_TEXT BLOCK_:
▼

It really depends on the area. On Ibiza the traditional style is flat roofed and that is how most houses built here are. Terracotta tiles are mostly used just for the verandas. I think you would really need to look around the area you build in to decide what would suit.
Plasterboard is hardly ever used. Even boxing in of pipes etc is not done with plasterboard here. I´ve never seen it used but I know it´s available and often expensive. 
New internal walls and boxing in where I am are usually terracotta ladrillos (hollow bricks).
The Spanish double glazing I have seen so far is of a pretty poor standard. I was on a site last year where the units did not have air vents and have read other people criticizing Spanish double glazing. It is also double the price of UK units (maybe cheaper on the mainland). It may be worthwhile getting it and some other materials from the UK
I have also noticed that although new buildings here have cavity walls, I have not seen cavity closers fitted.


----------



## Draughtsman

thanks 'T' & 'W.D.'

your comments are welcome, its all part of the process of getting to understand how things are done in spain. in response to warrans point about bringing certain materials across i would consider this, but only if it was difficult to source locally.

whilst searching around the net i picked up the following link which i thought was helpfull along with a bagfull of other sites.

Spain Calls Me - Spanish House Design


----------



## Pesky Wesky

I live in an ordinary house, about 20 years old, and I've noticed a couple of things.
There's no wood used in the construction, not in the beams, the floor... It's metal, cement and bricks.
I've never seen a house of this age where there's a loft. That space doesn't seem to get used. Probably does in older buildings
There are more security measures in general. Most houses around this area, I mean Madrid, have high walls, fences, gates. They all have blinds that come right down and some (by no means all) have bars over the windows.
Insulation is crap and highly synthetic.

▲

Stored dataset items
▼

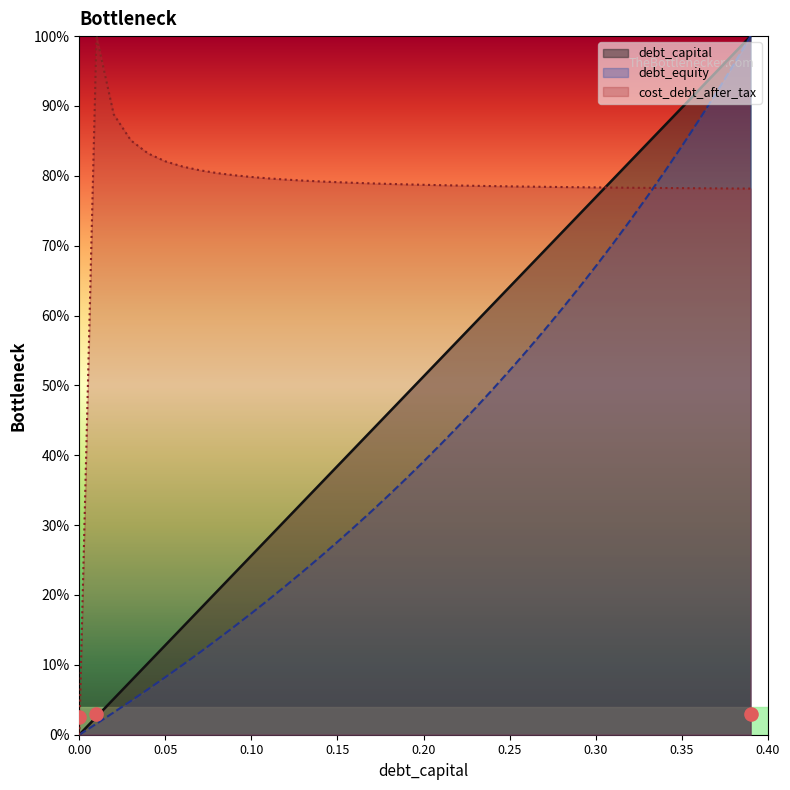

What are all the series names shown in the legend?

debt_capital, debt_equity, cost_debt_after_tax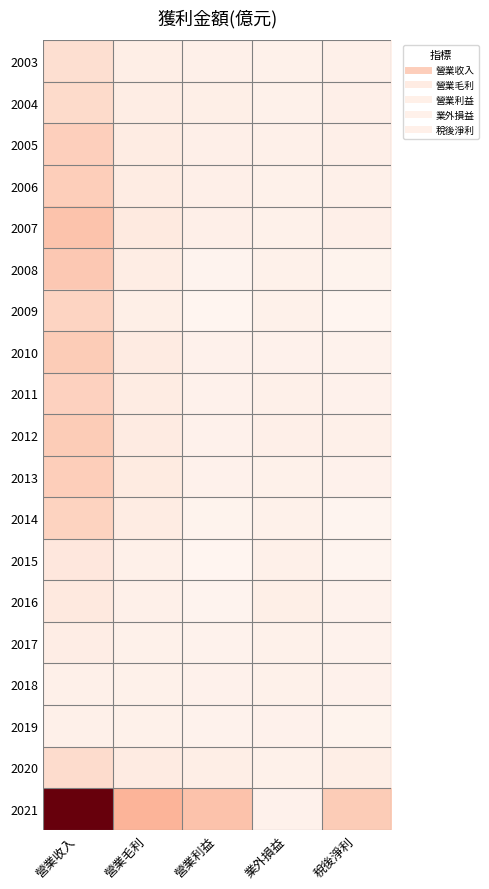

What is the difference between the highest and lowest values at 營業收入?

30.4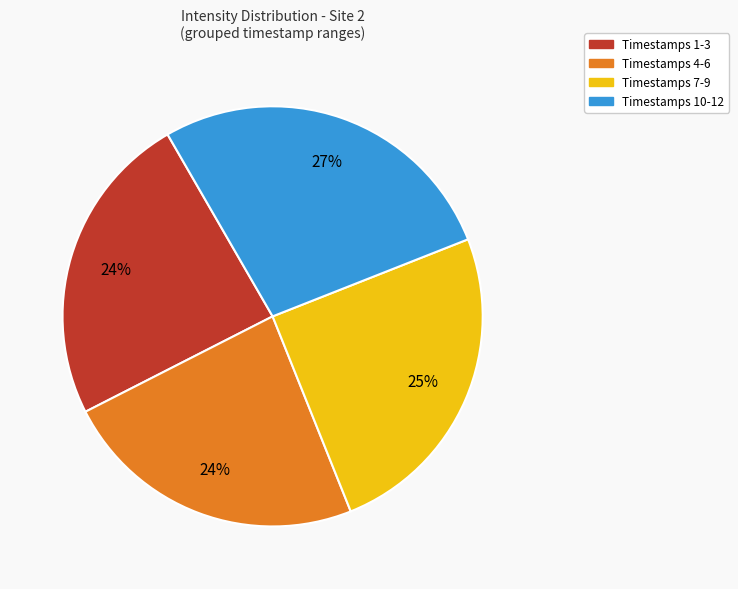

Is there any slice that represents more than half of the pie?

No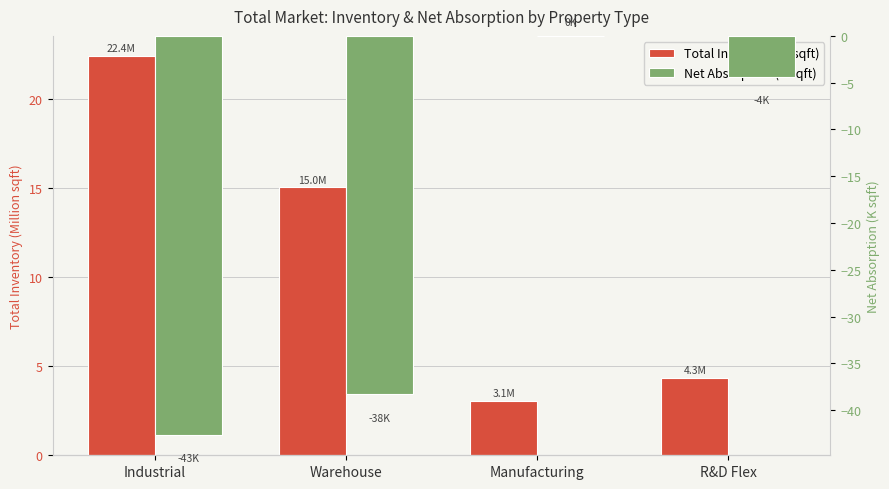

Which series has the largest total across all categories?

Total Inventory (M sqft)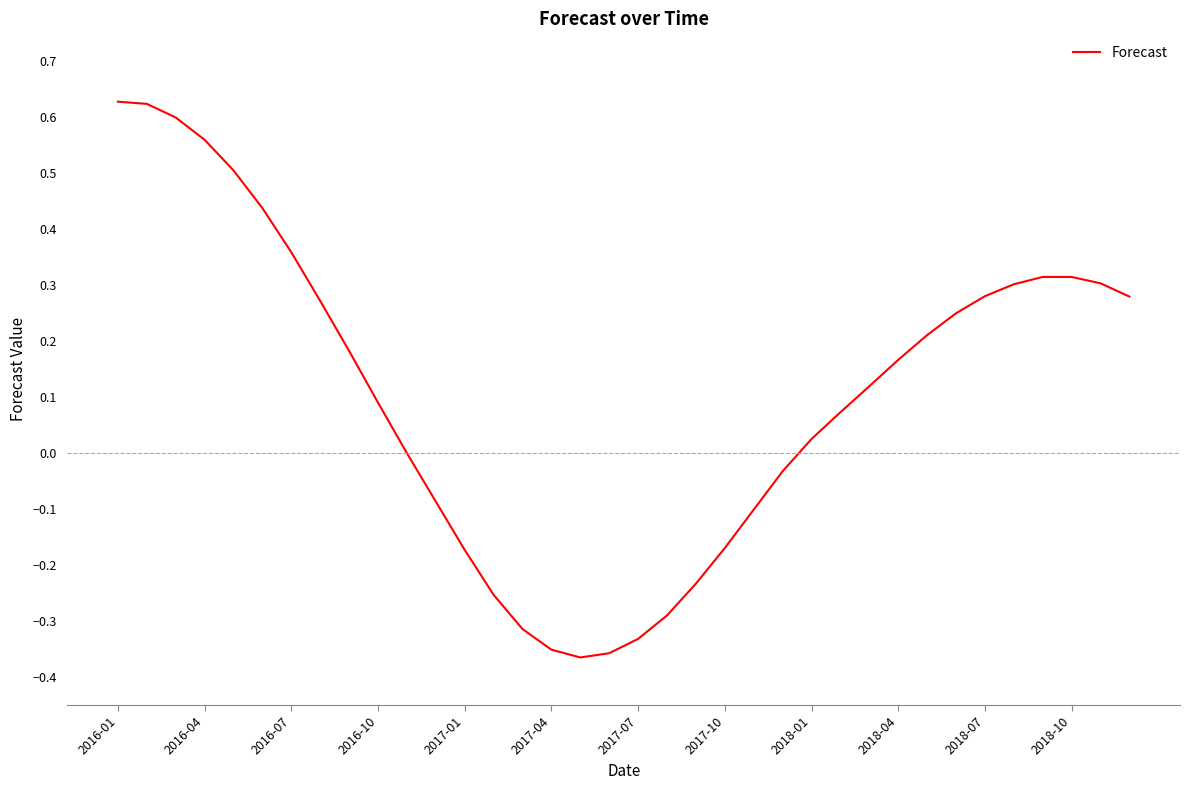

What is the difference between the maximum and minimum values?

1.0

▲
▼

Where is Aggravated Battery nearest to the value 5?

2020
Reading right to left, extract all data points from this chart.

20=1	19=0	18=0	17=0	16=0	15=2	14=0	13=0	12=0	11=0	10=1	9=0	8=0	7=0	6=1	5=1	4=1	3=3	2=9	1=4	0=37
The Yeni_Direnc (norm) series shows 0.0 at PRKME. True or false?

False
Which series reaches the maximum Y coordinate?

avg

▲

_TASK REQUIREMENTS_:
Retype the passage of the thread on building houses in Spain that starts with the words "## Pesky Wesky" and finishes with "and highly synthetic.".

_WRITTEN REPLY_:
## Pesky Wesky

I live in an ordinary house, about 20 years old, and I've noticed a couple of things.
There's no wood used in the construction, not in the beams, the floor... It's metal, cement and bricks.
I've never seen a house of this age where there's a loft. That space doesn't seem to get used. Probably does in older buildings
There are more security measures in general. Most houses around this area, I mean Madrid, have high walls, fences, gates. They all have blinds that come right down and some (by no means all) have bars over the windows.
Insulation is crap and highly synthetic.